## WHAT YOU NEED TO DO
Determine how many lines below contain the string "round" and give that number without anything else.

## DATASET EXTRACT
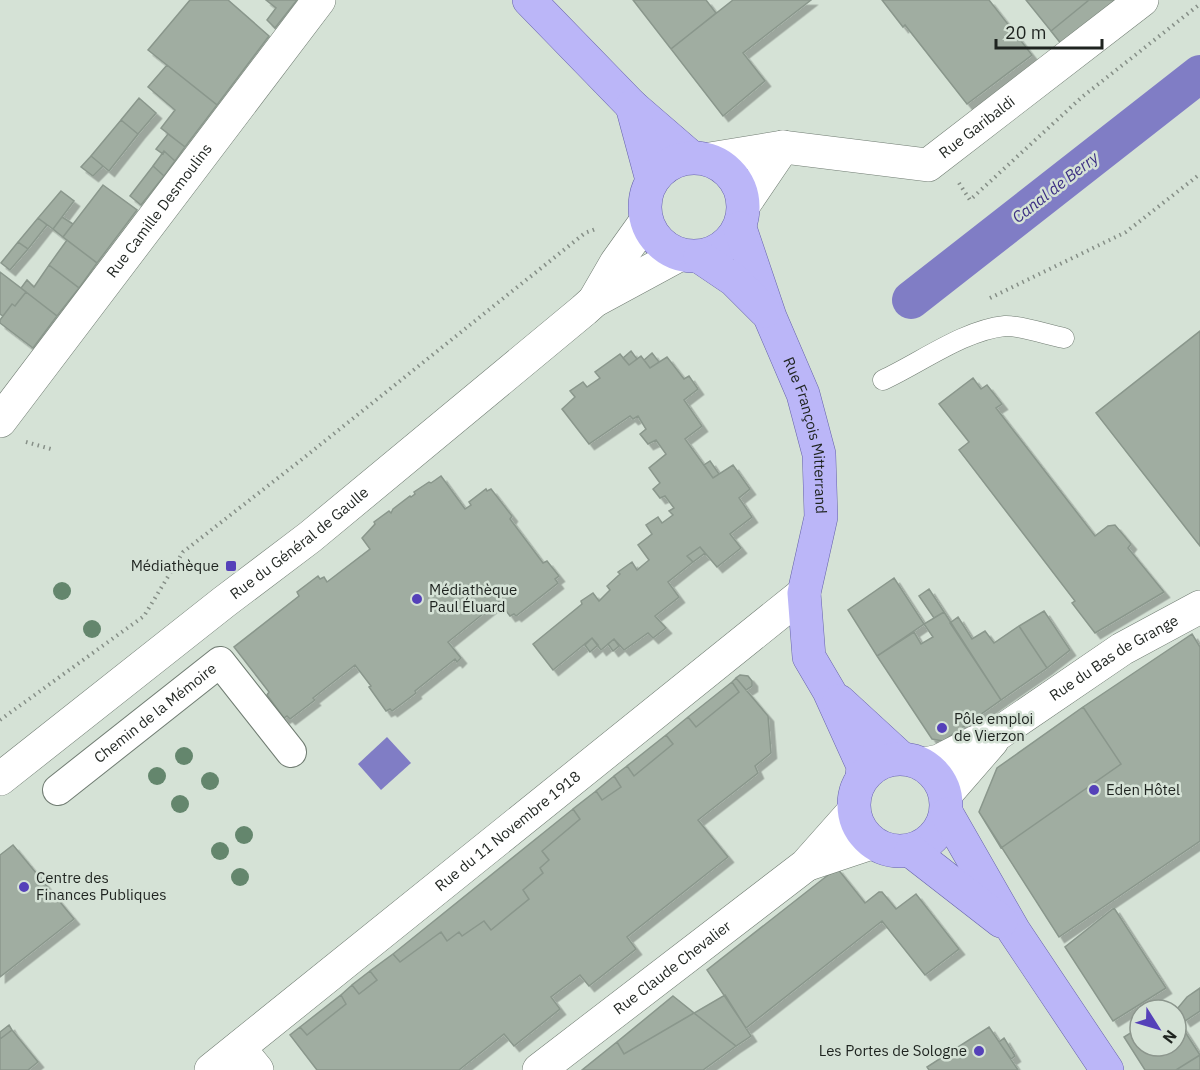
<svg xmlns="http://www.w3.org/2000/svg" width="1200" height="1070" font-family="'IBM Plex Sans',sans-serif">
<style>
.water{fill:#807dc5}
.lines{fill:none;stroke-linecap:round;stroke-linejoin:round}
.canal{stroke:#807dc5;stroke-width:38}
.building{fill:#a0ada1;stroke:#8a978c;stroke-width:1.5;filter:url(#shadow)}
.service-casing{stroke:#707c72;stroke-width:21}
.pedestrian-casing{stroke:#707c72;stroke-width:32}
.minor-casing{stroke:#707c72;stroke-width:34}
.primary-casing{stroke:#6663aa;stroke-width:34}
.path{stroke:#868f87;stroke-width:4;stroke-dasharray:1.5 4.5;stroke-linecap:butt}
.service{stroke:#fff;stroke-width:20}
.pedestrian{stroke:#fff;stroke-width:30}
.minor{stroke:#fff;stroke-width:33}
.primary{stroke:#bbb6f8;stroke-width:33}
.tree{fill:#64866d}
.poi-dot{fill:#5541b9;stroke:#d5e2d6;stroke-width:2}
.labels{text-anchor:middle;stroke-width:5;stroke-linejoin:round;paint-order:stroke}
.street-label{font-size:15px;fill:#1f2420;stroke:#d5e2d6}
.poi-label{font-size:15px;fill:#1f2420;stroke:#d5e2d6;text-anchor:start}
.water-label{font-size:16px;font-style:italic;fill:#3b2e83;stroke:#d5e2d6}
</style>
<defs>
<filter id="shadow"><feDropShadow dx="5.5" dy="5.5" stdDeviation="0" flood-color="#0004"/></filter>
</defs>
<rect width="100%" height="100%" fill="#d5e2d6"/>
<path class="water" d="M 387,737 L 411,763 L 381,790 L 358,764 Z"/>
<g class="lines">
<path class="canal" d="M 911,300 L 1200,74"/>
</g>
<path class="building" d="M 190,0 L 228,0 L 269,36 L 217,105 L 148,50 Z
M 266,0 L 297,0 L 275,28 L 267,20 L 276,8 Z
M 633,0 L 706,0 L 716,13 L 671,49 Z
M 733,0 L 811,0 L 743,53 L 765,81 L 723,116 L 671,49 Z
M 882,0 L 989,0 L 1032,55 L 967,104 L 905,25 L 903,27 Z
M 1026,0 L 1089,0 L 1051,31 Z
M 1089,0 L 1121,0 L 1062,45 L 1051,31 Z
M 167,65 L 217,105 L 185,147 L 161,128 L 175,110 L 148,87 Z
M 139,98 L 156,113 L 138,134 L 121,120 Z
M 121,120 L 138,134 L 109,171 L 91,156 Z
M 168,134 L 185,147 L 175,161 L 164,151 L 163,154 L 156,149 Z
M 164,151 L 175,161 L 164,176 L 153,166 Z
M 91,156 L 103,166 L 93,176 L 81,167 Z
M 153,166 L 164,176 L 141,205 L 130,196 Z
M 103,185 L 137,210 L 97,263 L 63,237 Z
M 61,191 L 74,201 L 53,229 L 38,218 Z
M 62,217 L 73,224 L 63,237 L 53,229 Z
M 38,218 L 47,225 L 28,249 L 18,242 Z
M 67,240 L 97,263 L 79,288 L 49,265 Z
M 18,242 L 28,249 L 10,270 L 1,263 Z
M 49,265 L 79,288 L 57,316 L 21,288 L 27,280 L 34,287 Z
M 0,272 L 26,292 L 15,306 L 12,304 L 3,316 L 0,314 Z
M 26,292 L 57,316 L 33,348 L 0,323 L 0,320 L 12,304 L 15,306 Z
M 1200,331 L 1200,546 L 1096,413 Z
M 631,351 L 637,359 L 629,365 L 623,358 Z
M 652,353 L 659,362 L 650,368 L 644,360 Z
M 620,354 L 629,365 L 641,356 L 650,368 L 667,357 L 684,379 L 689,376 L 698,389 L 684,400 L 702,426 L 685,439 L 713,478 L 733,465 L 750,489 L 739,498 L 752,517 L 730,534 L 741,548 L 717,567 L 700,547 L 687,556 L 693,562 L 668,582 L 679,597 L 655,616 L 666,628 L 653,638 L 648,633 L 624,650 L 614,639 L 601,650 L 592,638 L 553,670 L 533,644 L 582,604 L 581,601 L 593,593 L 599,601 L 610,590 L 607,586 L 620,574 L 618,572 L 632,562 L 637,570 L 649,560 L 638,545 L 652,534 L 646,525 L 658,517 L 662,523 L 673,515 L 669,511 L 674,508 L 665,496 L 660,498 L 653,489 L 660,483 L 649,468 L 666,454 L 656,440 L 648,444 L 640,434 L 646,429 L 638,416 L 633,419 L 630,416 L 589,444 L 562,409 L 575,397 L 570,391 L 583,382 L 587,387 L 600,378 L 595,372 Z
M 973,378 L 981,389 L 987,385 L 1002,404 L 996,408 L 1095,536 L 1108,526 L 1115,525 L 1131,544 L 1128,548 L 1164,592 L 1095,633 L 1072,603 L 1075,601 L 959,450 L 969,442 L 939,404 Z
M 710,461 L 719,474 L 713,478 L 704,465 Z
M 441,476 L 465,509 L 471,505 L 469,502 L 486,489 L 487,491 L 491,489 L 512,516 L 510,519 L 543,563 L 547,561 L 559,576 L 555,579 L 558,583 L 516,616 L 514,614 L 510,616 L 499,601 L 448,642 L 461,658 L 457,662 L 455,659 L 415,691 L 416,693 L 392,711 L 390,709 L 386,711 L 369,687 L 371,686 L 355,665 L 313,698 L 315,700 L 290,719 L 287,716 L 284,718 L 267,695 L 269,692 L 234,647 L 299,596 L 297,592 L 318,576 L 320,579 L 324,577 L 327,582 L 370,549 L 362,538 L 375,524 L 374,522 L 389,511 L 391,513 L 393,509 L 410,496 L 411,497 L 415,494 L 414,492 L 429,482 L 431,483 Z
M 700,547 L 705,553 L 693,562 L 687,556 Z
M 894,578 L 924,624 L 877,656 L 848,610 Z
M 929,589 L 944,612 L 934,618 L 919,596 Z
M 1044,611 L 1070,650 L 1047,668 L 1019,626 Z
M 944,612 L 1001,700 L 943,741 L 932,739 L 877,656 L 914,632 L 921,644 L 933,637 L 924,624 Z
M 958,617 L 972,639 L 985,631 L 994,643 L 1019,626 L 1047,668 L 1001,700 L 950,623 Z
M 1192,634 L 1200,647 L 1200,841 L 1059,937 L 979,812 L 997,768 L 1083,707 Z
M 592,638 L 598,645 L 590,652 L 585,645 Z
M 614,639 L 619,646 L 613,651 L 608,644 Z
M 740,675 L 748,676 L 752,681 L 752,686 L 746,690 L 736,678 Z
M 736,678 L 768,716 L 771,753 L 755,766 L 758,773 L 698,820 L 728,857 L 627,937 L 636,949 L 589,986 L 580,975 L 551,997 L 560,1009 L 514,1046 L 504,1034 L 459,1070 L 317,1070 L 290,1035 L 300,1027 L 307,1035 L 346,1004 L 341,995 L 352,985 L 359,994 L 377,980 L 370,971 L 393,954 L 400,962 L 441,932 L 447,941 L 459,932 L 462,936 L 484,921 L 491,930 L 529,899 L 523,890 L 543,873 L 540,868 L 549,860 L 542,851 L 580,819 L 573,809 L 596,791 L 602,800 L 621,787 L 614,776 L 627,766 L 634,776 L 673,744 L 666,735 L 688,717 L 696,727 L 739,692 L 732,682 Z
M 732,682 L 739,692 L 696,727 L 688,717 Z
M 1083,707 L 1121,764 L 1001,848 L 979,812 L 997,768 Z
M 666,735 L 673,744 L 634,776 L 627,766 Z
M 614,776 L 621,787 L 602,800 L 596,791 Z
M 573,809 L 580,819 L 542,851 L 549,860 L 540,868 L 543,873 L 523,890 L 529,899 L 491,930 L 484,921 L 462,936 L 459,932 L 447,941 L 441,932 L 400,962 L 393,954 Z
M 13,845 L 74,919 L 0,977 L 0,855 Z
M 837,868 L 865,903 L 879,892 L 882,892 L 896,909 L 916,894 L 959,949 L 925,975 L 882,921 L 746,1028 L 707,970 Z
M 1114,908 L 1166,988 L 1113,1021 L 1065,947 Z
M 370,971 L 377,980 L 359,994 L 352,985 Z
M 1200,988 L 1200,1011 L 1185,1021 L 1177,1009 L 1187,997 Z
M 341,995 L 346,1004 L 307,1035 L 300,1027 Z
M 725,995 L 751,1036 L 736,1046 L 694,1013 Z
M 673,996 L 694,1013 L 624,1054 L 617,1042 Z
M 694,1013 L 736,1046 L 703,1070 L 582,1070 L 617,1042 L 624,1054 Z
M 1176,1018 L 1200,1055 L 1176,1070 L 1145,1070 L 1124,1037 L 1140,1027 L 1140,1046 L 1176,1046 Z
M 9,1025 L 12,1030 L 0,1039 L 0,1032 Z
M 989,1027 L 1018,1070 L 929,1070 L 927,1067 Z
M 12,1030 L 38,1062 L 28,1070 L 0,1070 L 0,1039 Z
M 1004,1038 L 1015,1056 L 1011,1059 L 999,1042 Z
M 1200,1055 L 1200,1070 L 1176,1070 Z"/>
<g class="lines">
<defs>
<path id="service" d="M 883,380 C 920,363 964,330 1005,326 C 1018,325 1049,335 1064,338"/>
<g id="pedestrian">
<path id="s1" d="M 58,790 L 220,662 L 291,752"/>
</g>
<g id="minor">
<path id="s2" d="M 710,159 L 783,147 L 928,165 L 1142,0"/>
<path d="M 745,203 L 783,147"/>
<path d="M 594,301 L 616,263 L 646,221"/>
<path id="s3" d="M 0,421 L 319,0"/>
<path id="s4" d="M 925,764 L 939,761 L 976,742 L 999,733 L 1122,649 L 1200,607"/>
<path id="s5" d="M 0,779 L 224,602 L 310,537 L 584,310 L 594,301 L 679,255"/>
<path d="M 946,794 L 992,741"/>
<path d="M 808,864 L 871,843"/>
<path d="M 239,1048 L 257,1070"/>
<path id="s6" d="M 211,1070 L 804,593"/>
<path id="s7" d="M 539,1070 L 806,865 L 853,812"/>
</g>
<g id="primary">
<path d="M 529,0 L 632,106 L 691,157"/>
<path d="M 632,106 L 652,180"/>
<circle cx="694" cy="207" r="49"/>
<path id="s8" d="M 740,228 L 770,317 L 803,394 L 819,454 L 821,517 L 804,593 L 809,657 L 829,691 L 863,766 L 862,777"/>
<path d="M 700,257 L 734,280 L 765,311"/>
<path d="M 839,701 L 901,758"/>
<circle cx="900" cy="805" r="46"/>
<path d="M 947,814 L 1014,931 L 1107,1070"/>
<path d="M 911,851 L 1001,921"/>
</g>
</defs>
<use href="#service" class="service-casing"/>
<use href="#pedestrian" class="pedestrian-casing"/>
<use href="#minor" class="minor-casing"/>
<use href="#primary" class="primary-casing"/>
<path class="path" d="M 959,183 L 970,200 L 1082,97 L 1200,4
M 990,298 L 1126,232 L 1200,174
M 26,442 L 51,449
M 0,720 L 144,616 L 183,552 L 301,460 L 585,233 L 598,228"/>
<use href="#service" class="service"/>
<use href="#pedestrian" class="pedestrian"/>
<use href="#minor" class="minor"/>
<use href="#primary" class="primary"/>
</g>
<g class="tree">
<circle cx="62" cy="591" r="9"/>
<circle cx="92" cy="629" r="9"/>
<circle cx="184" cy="756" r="9"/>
<circle cx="157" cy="776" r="9"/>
<circle cx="210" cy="781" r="9"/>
<circle cx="180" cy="804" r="9"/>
<circle cx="244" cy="835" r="9"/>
<circle cx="220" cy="851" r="9"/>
<circle cx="240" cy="877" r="9"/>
</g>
<g class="poi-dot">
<rect x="225" y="560" width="12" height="12" rx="3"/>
<circle cx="417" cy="599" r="6"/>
<circle cx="942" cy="728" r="6"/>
<circle cx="1094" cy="790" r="6"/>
<circle cx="24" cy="887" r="6"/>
<circle cx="979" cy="1051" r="6"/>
</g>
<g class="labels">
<g class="street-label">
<text dy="5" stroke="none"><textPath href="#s2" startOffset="282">Rue Garibaldi</textPath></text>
<text dy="5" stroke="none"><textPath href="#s3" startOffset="264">Rue Camille Desmoulins</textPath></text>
<text dy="5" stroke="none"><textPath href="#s8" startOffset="219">Rue François Mitterrand</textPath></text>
<text dy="5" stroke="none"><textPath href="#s5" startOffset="381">Rue du Général de Gaulle</textPath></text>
<text dy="5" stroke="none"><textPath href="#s4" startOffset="218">Rue du Bas de Grange</textPath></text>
<text dy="5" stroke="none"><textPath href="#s1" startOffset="124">Chemin de la Mémoire</textPath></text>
<text dy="5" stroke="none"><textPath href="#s6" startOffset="381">Rue du 11 Novembre 1918</textPath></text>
<text dy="5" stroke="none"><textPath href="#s7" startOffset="168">Rue Claude Chevalier</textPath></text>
</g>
<g class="poi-label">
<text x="219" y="571" text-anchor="end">Médiathèque</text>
<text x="429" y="595">Médiathèque<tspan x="429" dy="17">Paul Éluard</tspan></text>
<text x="954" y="724">Pôle emploi<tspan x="954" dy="17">de Vierzon</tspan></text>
<text x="1106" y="795">Eden Hôtel</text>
<text x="36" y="883">Centre des<tspan x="36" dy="17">Finances Publiques</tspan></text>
<text x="967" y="1056" text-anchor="end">Les Portes de Sologne</text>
</g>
<g class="water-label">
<text transform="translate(1055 187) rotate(-38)" y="6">Canal de Berry</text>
</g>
</g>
<g transform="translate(1158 1028) rotate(127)"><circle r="28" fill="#d5e2d6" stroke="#8c968d" stroke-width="1.5"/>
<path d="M0-4.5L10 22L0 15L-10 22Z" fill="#5541b9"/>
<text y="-9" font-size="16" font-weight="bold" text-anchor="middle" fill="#1f2420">N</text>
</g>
<path d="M996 39v9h106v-9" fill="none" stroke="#1f2420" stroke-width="3"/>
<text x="1005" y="39" font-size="18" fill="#1f2420" stroke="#d5e2d6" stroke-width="4.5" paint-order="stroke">20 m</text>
</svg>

## SOLUTION TO THIS EXERCISE
2